I know it's going to cost me around 300 to get live rock for my 29g biocube, so I was wanting to know if someone could direct me to the cheapest or or most reasonably priced place to get live rock.

Cheers,
Chris


----------



## eternity302

JL Aquatics =)


----------



## O.C.D Fishies

Put a post up in here, and on can reef if you are on there. People sell it for around $4/lbs. Oceans Aquatics has it for about 7.99/lbs.


----------



## cichlid

Pet lovers in abbotsford is also 7.99plb


----------



## fkshiu

Buy "used".


----------



## reeferious

*cheap liverock*

watchout for tank shutdowns. get liverocks with attached corals, algae, live critters etc. for 3-4 dollars/pound. pay no tax either.


----------



## Algae Beater

asking where the cheapest liverock is says little about the quality of the rock. $10 a pound for porous and well-encrusted rock is a steal when compared to the $5-8 you usually see for white cannonballs. Get your hands wet, and don't let cost be the deciding factor with your livestock, because it ISN'T


----------



## Jay2x

Buy some liverocks and base porous rocks.


----------



## Ron99

+1 to other hobbyists. I got all my live rock from various tank shutdowns for $4/lb or less and all of it was really nice porous pieces.


----------



## Rastapus

Live rock is the foundation for any successful reef aquarium. With a 29 gallon Bio cube, I would recommend being very choosy about the live rock you decide on. Many types of rock are extremely porous and although the price per pound might seem high, if the rock you purchase is dense and overly heavy, you will end up paying twice as much at $4.00/lb. As well in a 29 you will want to be picky about the shapes to pull off a really nice display. The last 14 bio cube we did, I ended up using only 12 lbs, the aquarium is comfortably full and the rock was hand selected for the structure.


----------



## skabooya

When i started my saltwater I wanted to go cheap too. I ended up buying dead rock (eco rox from bulkreefsupply) and then some nice pieces of Live rock to seed the system. It has been about 3 months and the dead rock is going green with coraline with spots of purple. It ended up being very cheap. 
Or like others mentioned, keep an eye out for tanks shutting down. There are a few now on canreef. There are members with some very nice rock and they are already established. Heck you can even get some with corals already attached. All for around $4/lb


----------



## effox

Thanks for the help guys, I decided to purchase a higher quality rock instead of being cheap.


----------



## Rastapus

effox said:


> Thanks for the help guys, I decided to purchase a higher quality rock instead of being cheap.

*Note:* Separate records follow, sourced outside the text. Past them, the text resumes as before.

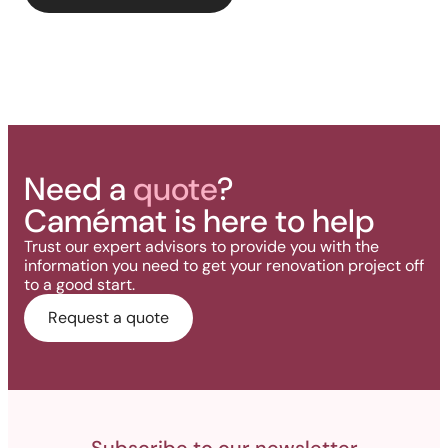
deck.
Need a
quote
?
Camémat is here to help
Trust our expert advisors to provide you with the
information you need to get your renovation project off
to a good start.
Request a quote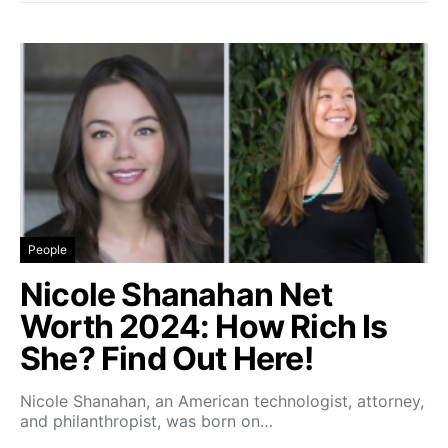
People
Nicole Shanahan Net
Worth 2024: How Rich Is
She? Find Out Here!
Nicole Shanahan, an American technologist, attorney,
and philanthropist, was born on…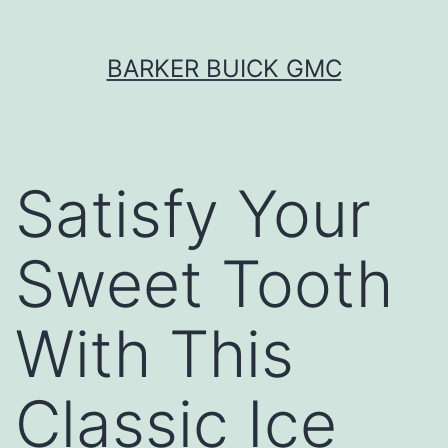
Skip
BARKER BUICK GMC
to
content
Satisfy Your
Sweet Tooth
With This
Classic Ice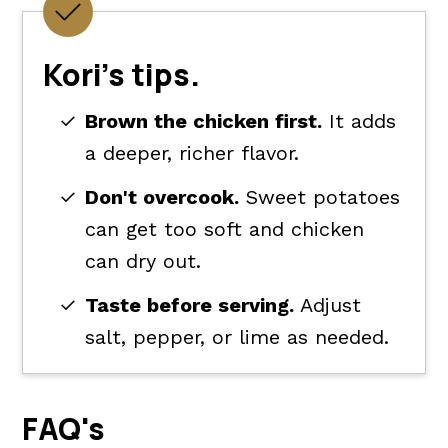
Kori's tips.
Brown the chicken first.
It adds
a deeper, richer flavor.
Don't overcook.
Sweet potatoes
can get too soft and chicken
can dry out.
Taste before serving.
Adjust
salt, pepper, or lime as needed.
FAQ's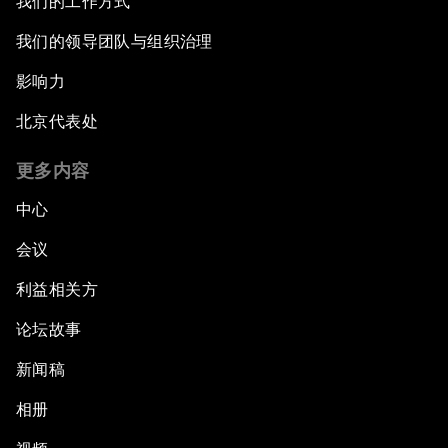
我们的工作方式
我们的领导团队与组织治理
影响力
北京代表处
更多内容
中心
会议
利益相关方
论坛故事
新闻稿
相册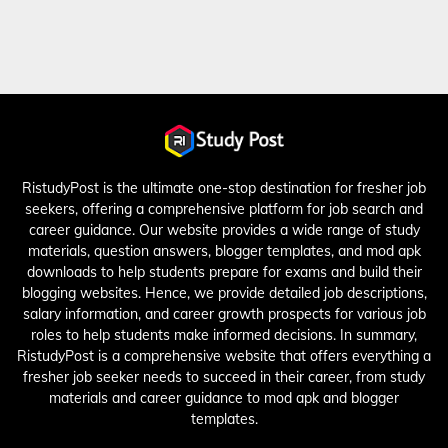
RistudyPost is the ultimate one-stop destination for fresher job
seekers, offering a comprehensive platform for job search and
career guidance. Our website provides a wide range of study
materials, question answers, blogger templates, and mod apk
downloads to help students prepare for exams and build their
blogging websites. Hence, we provide detailed job descriptions,
salary information, and career growth prospects for various job
roles to help students make informed decisions. In summary,
RistudyPost is a comprehensive website that offers everything a
fresher job seeker needs to succeed in their career, from study
materials and career guidance to mod apk and blogger
templates.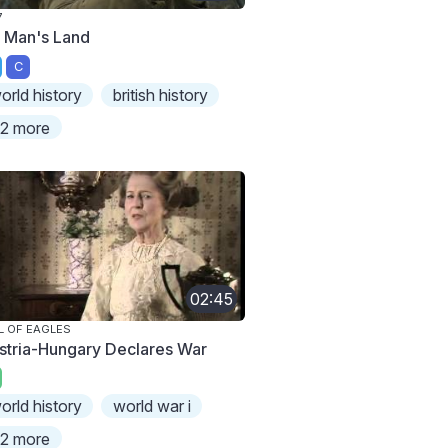
7
 Man's Land
C
orld history
british history
2 more
02:45
L OF EAGLES
stria-Hungary Declares War
orld history
world war i
2 more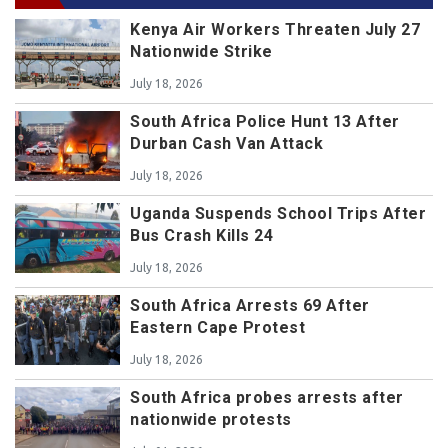
Kenya Air Workers Threaten July 27
Nationwide Strike
July 18, 2026
South Africa Police Hunt 13 After
Durban Cash Van Attack
July 18, 2026
Uganda Suspends School Trips After
Bus Crash Kills 24
July 18, 2026
South Africa Arrests 69 After
Eastern Cape Protest
July 18, 2026
South Africa probes arrests after
nationwide protests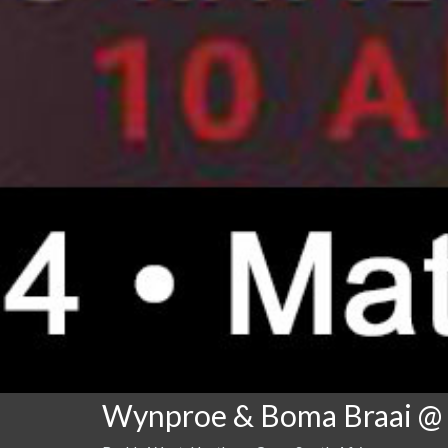
Wynproe & Boma Braai @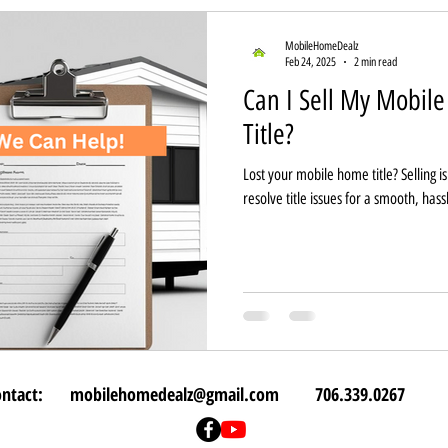
MobileHomeDealz
Feb 24, 2025
2 min read
Can I Sell My Mobil
Title?
Lost your mobile home title? Selling i
resolve title issues for a smooth, hass
ontact:
mobilehomedealz@gmail.com
706.339.0267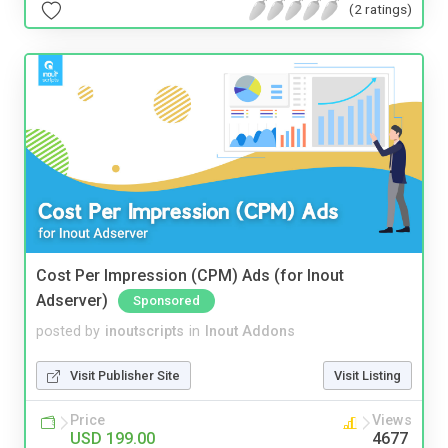
(2 ratings)
Cost Per Impression (CPM) Ads (for Inout
Adserver)
Sponsored
posted by
inoutscripts
in
Inout Addons
Visit Publisher Site
Visit Listing
Price
Views
USD 199.00
4677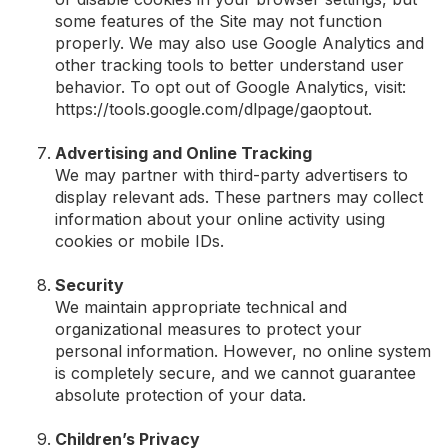
some features of the Site may not function
properly. We may also use Google Analytics and
other tracking tools to better understand user
behavior. To opt out of Google Analytics, visit:
https://tools.google.com/dlpage/gaoptout.
Advertising and Online Tracking
We may partner with third-party advertisers to
display relevant ads. These partners may collect
information about your online activity using
cookies or mobile IDs.
Security
We maintain appropriate technical and
organizational measures to protect your
personal information. However, no online system
is completely secure, and we cannot guarantee
absolute protection of your data.
Children’s Privacy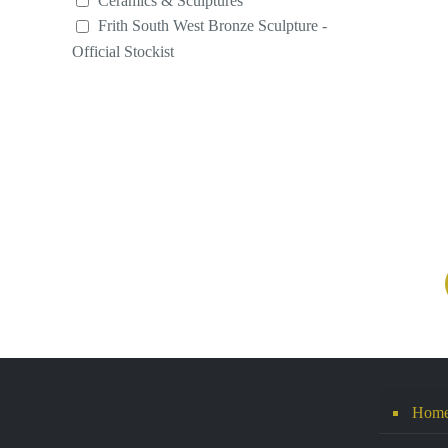
Ceramics & Sculptures
Frith South West Bronze Sculpture -
Official Stockist
Hom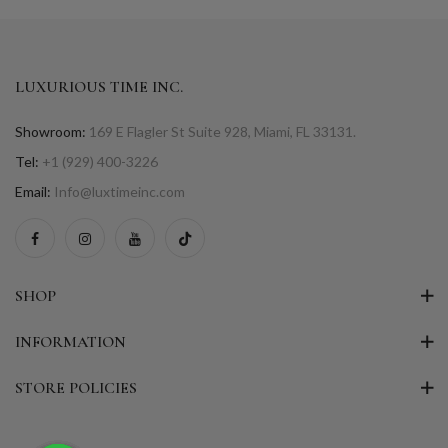
LUXURIOUS TIME INC.
Showroom:
169 E Flagler St Suite 928, Miami, FL 33131.
Tel:
+1 (929) 400-3226
Email:
Info@luxtimeinc.com
SHOP
INFORMATION
STORE POLICIES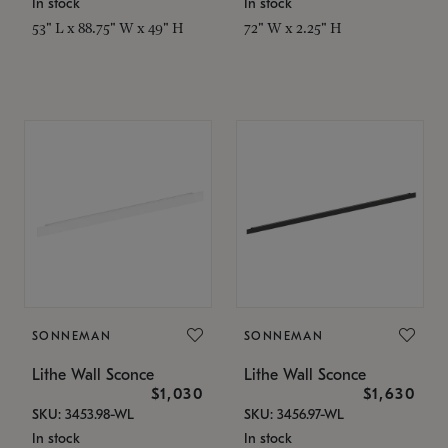
In stock
In stock
53" L x 88.75" W x 49" H
72" W x 2.25" H
SONNEMAN
SONNEMAN
Lithe Wall Sconce
Lithe Wall Sconce
$1,030
$1,630
SKU: 3453.98-WL
SKU: 3456.97-WL
In stock
In stock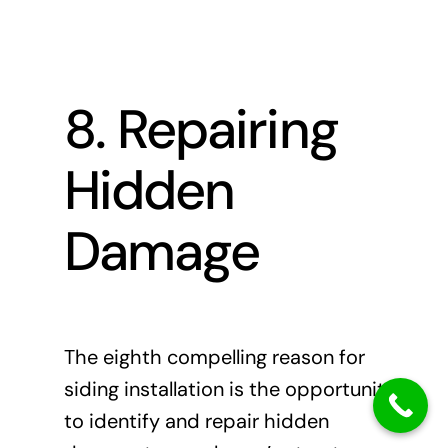
8. Repairing
Hidden
Damage
The eighth compelling reason for
siding installation is the opportunity
to identify and repair hidden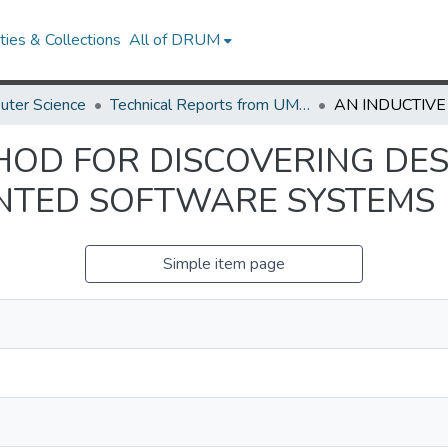
ies & Collections
All of DRUM
uter Science
Technical Reports from UMIACS
HOD FOR DISCOVERING DE
ENTED SOFTWARE SYSTEMS
Simple item page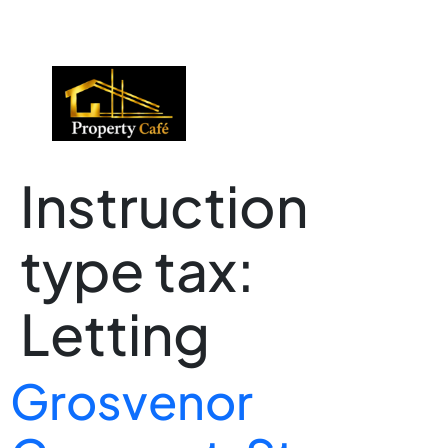
01424 224488
lettings@propertycafe.co
sales@propertycafe.co
Instruction
type tax:
Letting
Grosvenor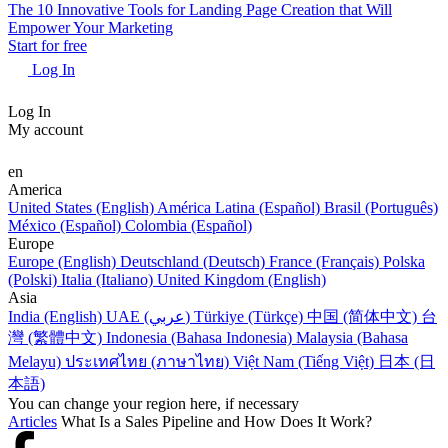
The 10 Innovative Tools for Landing Page Creation that Will
Empower Your Marketing
Start for free
Log In
Log In
My account
en
America
United States (English)
América Latina (Español)
Brasil (Português)
México (Español)
Colombia (Español)
Europe
Europe (English)
Deutschland (Deutsch)
France (Français)
Polska
(Polski)
Italia (Italiano)
United Kingdom (English)
Asia
India (English)
UAE (عربي)
Türkiye (Türkçe)
中国 (简体中文)
台
灣 (繁體中文)
Indonesia (Bahasa Indonesia)
Malaysia (Bahasa
Melayu)
ประเทศไทย (ภาษาไทย)
Việt Nam (Tiếng Việt)
日本 (日
本語)
You can change your region here, if necessary
Articles
What Is a Sales Pipeline and How Does It Work?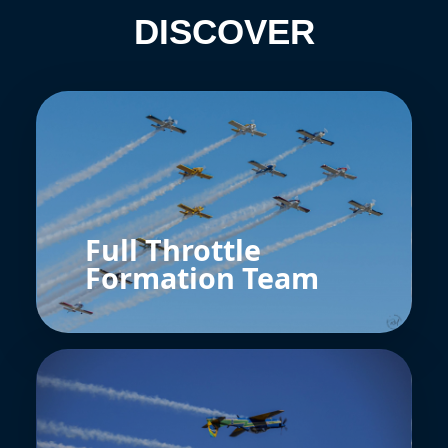
DISCOVER
Full Throttle
Formation Team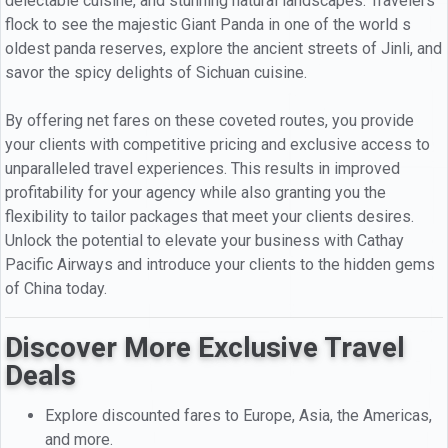
delectable cuisine, and stunning natural landscapes. Travelers
flock to see the majestic Giant Panda in one of the world s
oldest panda reserves, explore the ancient streets of Jinli, and
savor the spicy delights of Sichuan cuisine.
By offering net fares on these coveted routes, you provide
your clients with competitive pricing and exclusive access to
unparalleled travel experiences. This results in improved
profitability for your agency while also granting you the
flexibility to tailor packages that meet your clients desires.
Unlock the potential to elevate your business with Cathay
Pacific Airways and introduce your clients to the hidden gems
of China today.
Discover More Exclusive Travel
Deals
Explore discounted fares to Europe, Asia, the Americas,
and more.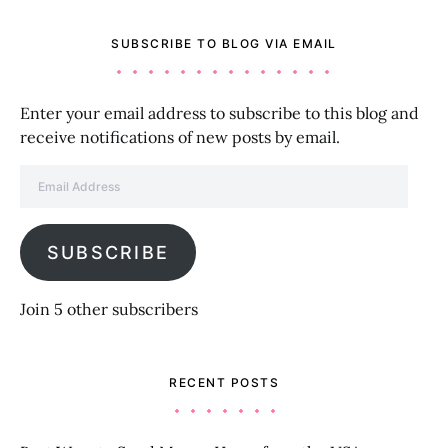
SUBSCRIBE TO BLOG VIA EMAIL
Enter your email address to subscribe to this blog and
receive notifications of new posts by email.
Email Address
SUBSCRIBE
Join 5 other subscribers
RECENT POSTS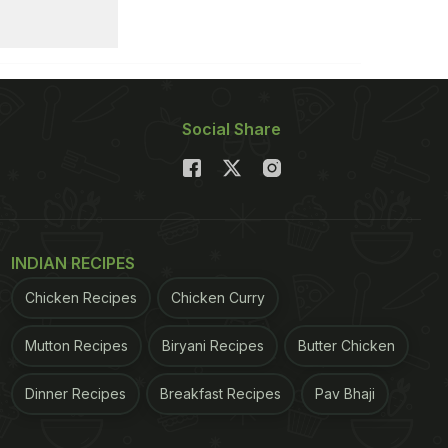
Social Share
INDIAN RECIPES
Chicken Recipes
Chicken Curry
Mutton Recipes
Biryani Recipes
Butter Chicken
Dinner Recipes
Breakfast Recipes
Pav Bhaji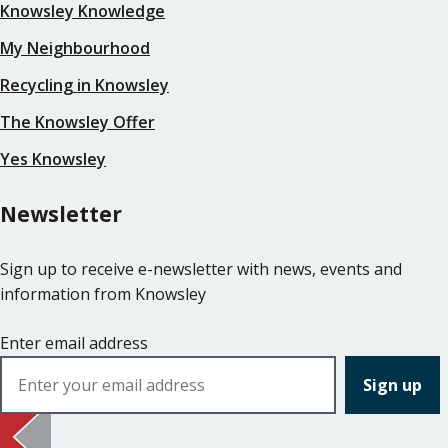
Knowsley Knowledge
My Neighbourhood
Recycling in Knowsley
The Knowsley Offer
Yes Knowsley
Newsletter
Sign up to receive e-newsletter with news, events and
information from Knowsley
Enter email address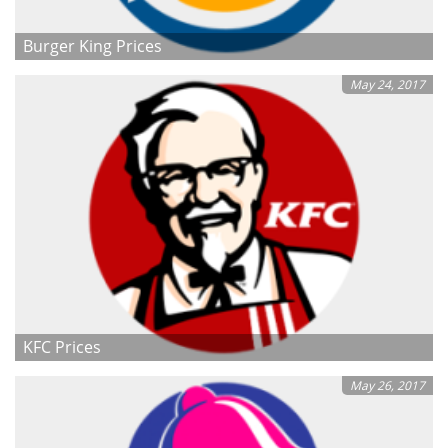
Burger King Prices
May 24, 2017
KFC Prices
May 26, 2017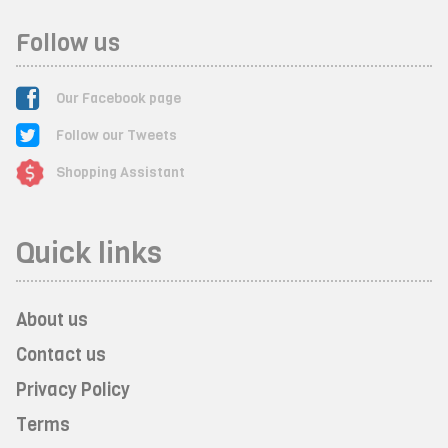
Follow us
Our Facebook page
Follow our Tweets
Shopping Assistant
Quick links
About us
Contact us
Privacy Policy
Terms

Good for you! Great to hear!


----------



## Algae Beater

effox said:


> Thanks for the help guys, I decided to purchase a higher quality rock instead of being cheap.


Never a bad decision!


----------



## hueseph

effox said:


> Hey everyone,
> 
> I know it's going to cost me around 300 to get live rock for my 29g biocube, so I was wanting to know if someone could direct me to the cheapest or or most reasonably priced place to get live rock.
> 
> Cheers,
> Chris


I realize this is an old thread but I thought I'd post. I'm not sure how long the company has been in business but it seems to me to be a good investment and a responsible way to get live rock. ecoLiveRock.org $3.50 a pound. They are a conservationist organization. They use the profits to produce cultured live rock and therefore preserve existing wild reefs.


----------